Не только провидческий сон в иранской пустыне, а и другие раздумья привели В. Яна к теме трилогии. По его убеждению, «ордынское иго» имело неизмеримо огромные последствия для всех народов, населяющих пределы нашей страны, в особенности оно сказалось на всей последующей истории русского народа и его государства: централизация государственной власти, исполнительность вместо своеволия, дисциплина воинского строя, многие азиатские обычаи, словообразования и прочие проявления «ордынского» влияния, привнесенные в жизнь, быт и речь русского народа, во многом изменили общественные отношения на Руси.
Тернист оказался путь к опубликованию «Чингиз-хана».

:: Предоставленный материал ::
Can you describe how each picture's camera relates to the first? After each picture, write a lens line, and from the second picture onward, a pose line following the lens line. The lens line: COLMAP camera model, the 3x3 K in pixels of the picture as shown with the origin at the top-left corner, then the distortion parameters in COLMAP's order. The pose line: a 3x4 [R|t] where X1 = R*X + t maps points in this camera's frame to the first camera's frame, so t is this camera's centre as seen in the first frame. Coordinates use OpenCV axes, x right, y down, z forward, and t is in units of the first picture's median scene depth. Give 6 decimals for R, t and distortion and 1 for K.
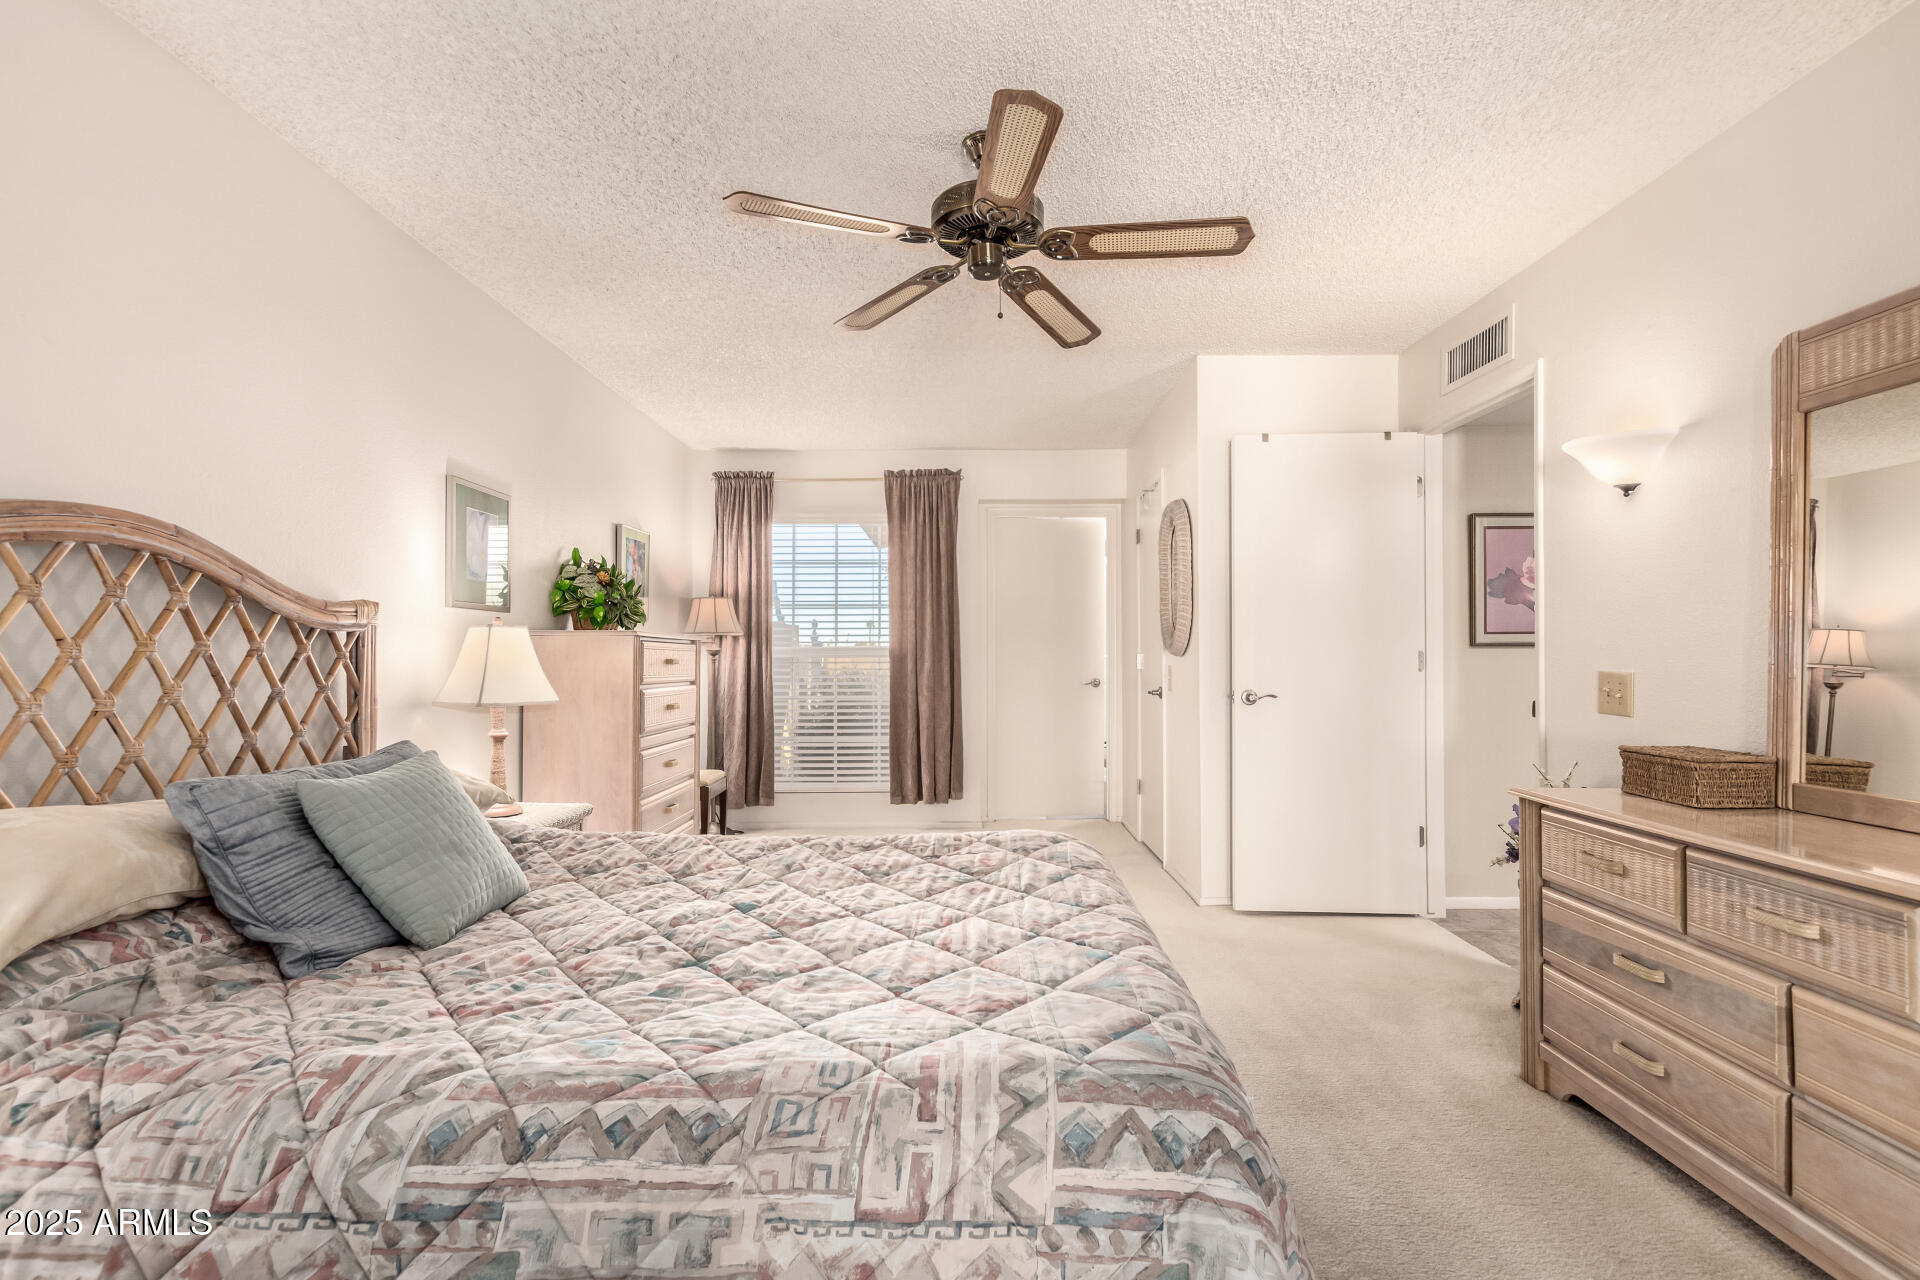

:: Цель задания ::
Ответьте на вопросы по исходному тексту:
1. Что, помимо провидческого сна в иранской пустыне, привело В. Яна к теме трилогии?
2. На историю какого народа и его государства, по убеждению В. Яна, «ордынское иго» повлияло в особенности?
3. Каким оказался путь к опубликованию «Чингиз-хана»?

:: Место для ответа ::
1. Другие раздумья.
2. Русского народа и его государства.
3. Тернистым.